Montañas y áreas naturales del Edomex, bajo presión del ciclismo
Especialistas ambientalistas y ciclistas coinciden en que la práctica del ciclismo de montaña sí genera impactos en áreas naturales. Señalan que la falta de reglamentación agrava el problema y llaman a establecer reglas claras y capacidad de carga.
Rodrigo Miranda
“Aunque es un deporte que acerca a las personas a la naturaleza, la compactación de los suelos, la apertura de senderos, la destrucción de plantas y el ahuyentamiento de fauna son consecuencias que ya se observan”, indicó.
Señaló que una práctica responsable y regulada podría evitar daños, como ocurre en países donde las áreas naturales cuentan con accesos controlados, capacidad de carga definida y reglamentos específicos.
Además, advirtió que no sólo las bicicletas generan afectación, sino también los vehículos que transportan a los ciclistas, los cuales incrementan la presión sobre las zonas protegidas.

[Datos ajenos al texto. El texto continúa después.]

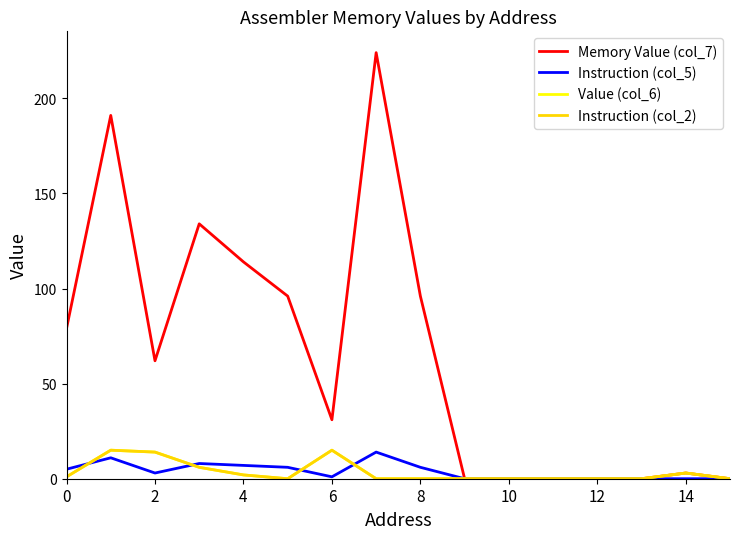

True or false: Memory Value (col_7) and Value (col_6) intersect in this chart.

False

Falta de vigilancia y abandono en parques naturales
Mencionó que el Nevado de Toluca, con más de 55 mil hectáreas, así como parques como Sierra Morelos, presentan deterioro por pastoreo, expansión urbana, tala clandestina y minería.
“El ciclismo de montaña tiene beneficios, pero también compacta el suelo y disminuye la cobertura vegetal. Al compactarse, el agua no filtra hacia los mantos freáticos y se altera el hábitat de especies como abejas y reptiles”, explicó.

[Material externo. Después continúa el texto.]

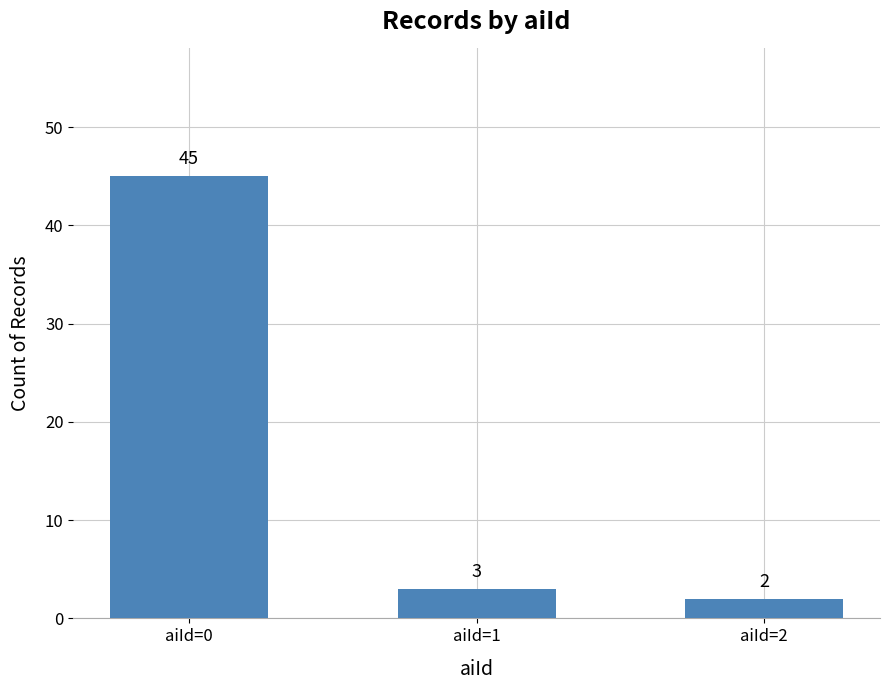

Rank the categories by value from lowest to highest.

aiId=2, aiId=1, aiId=0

“La montaña es un ser vivo y debe respetarse”
Roy, integrante del Club Bikers Serpiente Coacalco, reconoció que la práctica implica impactos ambientales, pero subrayó que los propios ciclistas deben asumir una actitud responsable.
“La montaña es un ser vivo y merece respeto. Sabemos que hay compactación de suelo y modificación de hábitat, pero eso implica seguir reglas, aunque no siempre estén escritas”, expresó.
Consideró que los clubes y grupos deben promover códigos de conducta para proteger la flora y fauna de las zonas por donde circulan.